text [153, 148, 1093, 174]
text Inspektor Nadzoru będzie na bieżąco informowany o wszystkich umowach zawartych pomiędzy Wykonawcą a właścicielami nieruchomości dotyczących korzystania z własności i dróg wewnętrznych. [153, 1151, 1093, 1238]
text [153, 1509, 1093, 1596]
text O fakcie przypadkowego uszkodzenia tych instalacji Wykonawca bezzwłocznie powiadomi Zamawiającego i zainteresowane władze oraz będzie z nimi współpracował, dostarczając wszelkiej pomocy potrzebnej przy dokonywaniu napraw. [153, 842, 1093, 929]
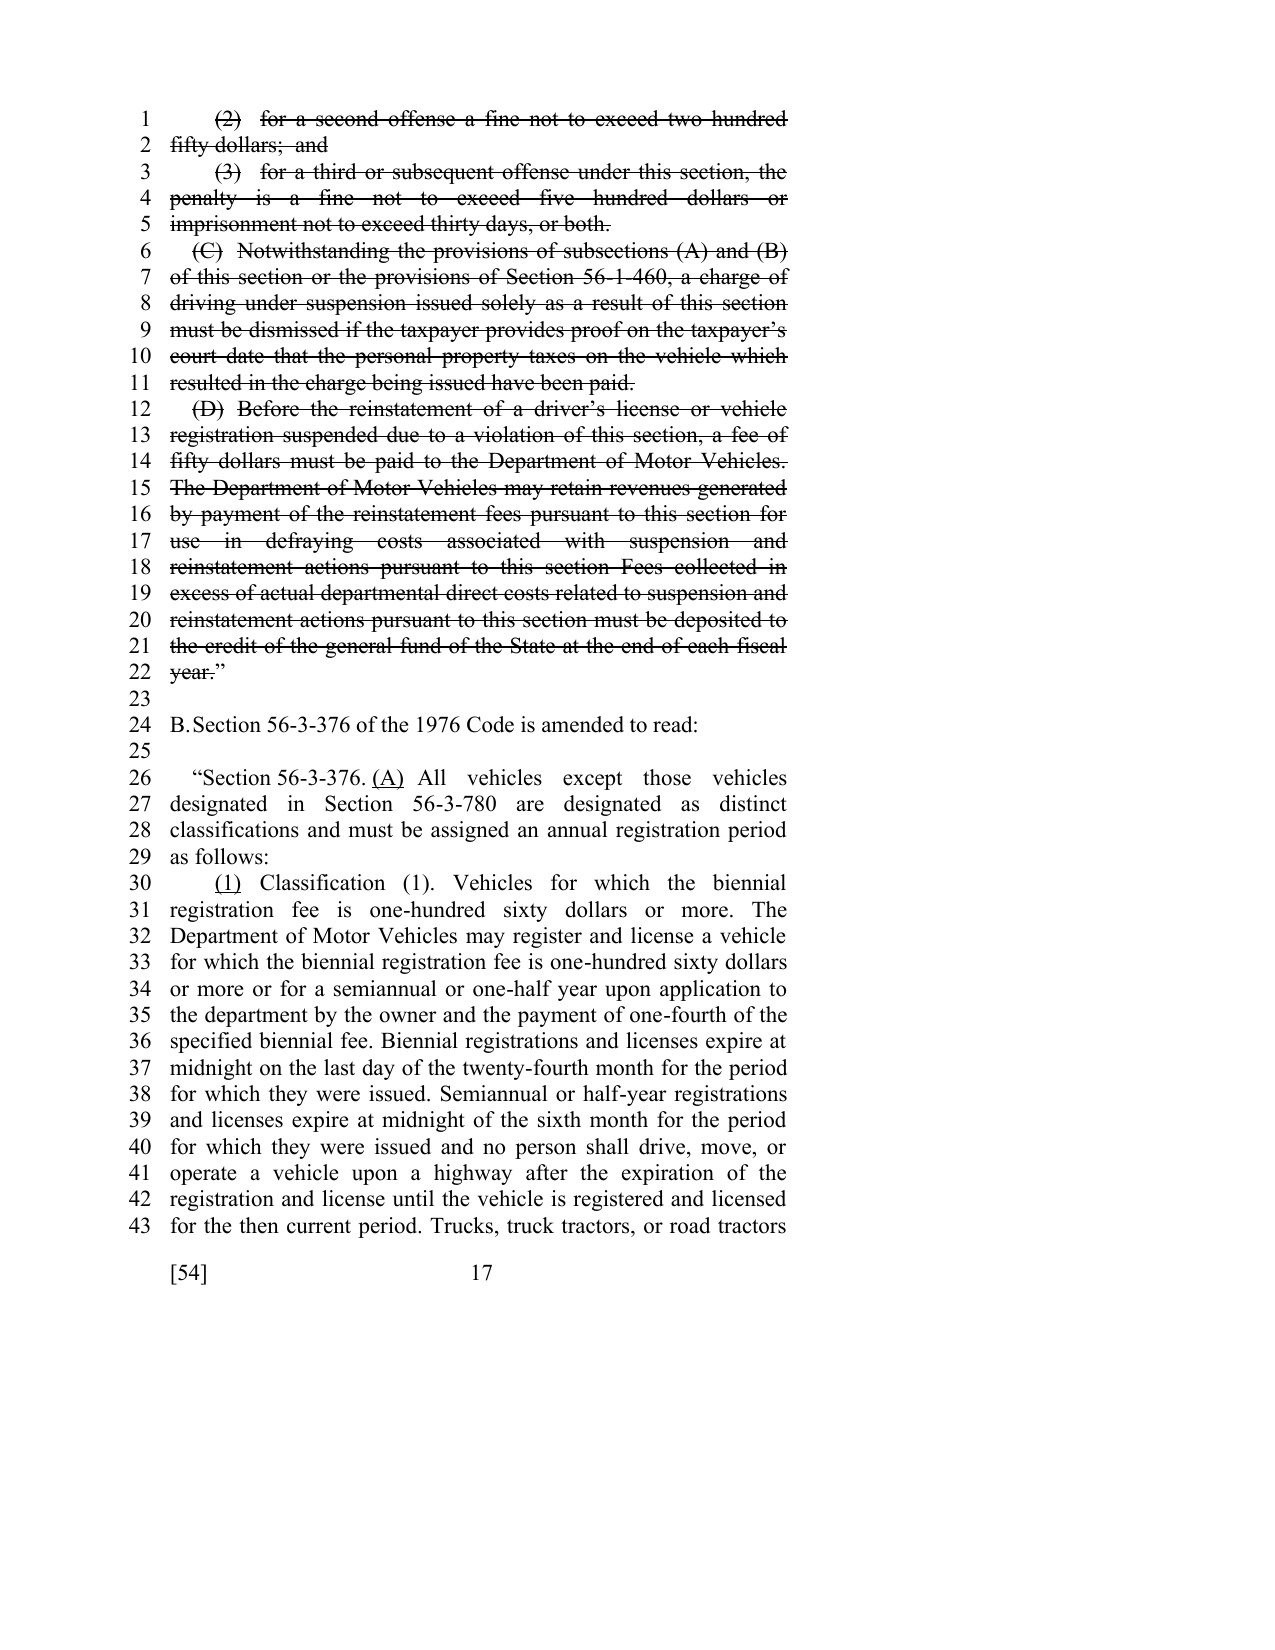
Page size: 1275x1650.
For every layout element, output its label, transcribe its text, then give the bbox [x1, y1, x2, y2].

Task prompt = Give the data again exactly as it stands, apart from the pictures.

Result =
text [153, 148, 1093, 174]
text Inspektor Nadzoru będzie na bieżąco informowany o wszystkich umowach zawartych pomiędzy Wykonawcą a właścicielami nieruchomości dotyczących korzystania z własności i dróg wewnętrznych. [153, 1151, 1093, 1238]
text [153, 1509, 1093, 1596]
text O fakcie przypadkowego uszkodzenia tych instalacji Wykonawca bezzwłocznie powiadomi Zamawiającego i zainteresowane władze oraz będzie z nimi współpracował, dostarczając wszelkiej pomocy potrzebnej przy dokonywaniu napraw. [153, 842, 1093, 929]
Page size: 1275x1650.
For every layout element, output its label, transcribe its text, then give the bbox [x1, y1, x2, y2].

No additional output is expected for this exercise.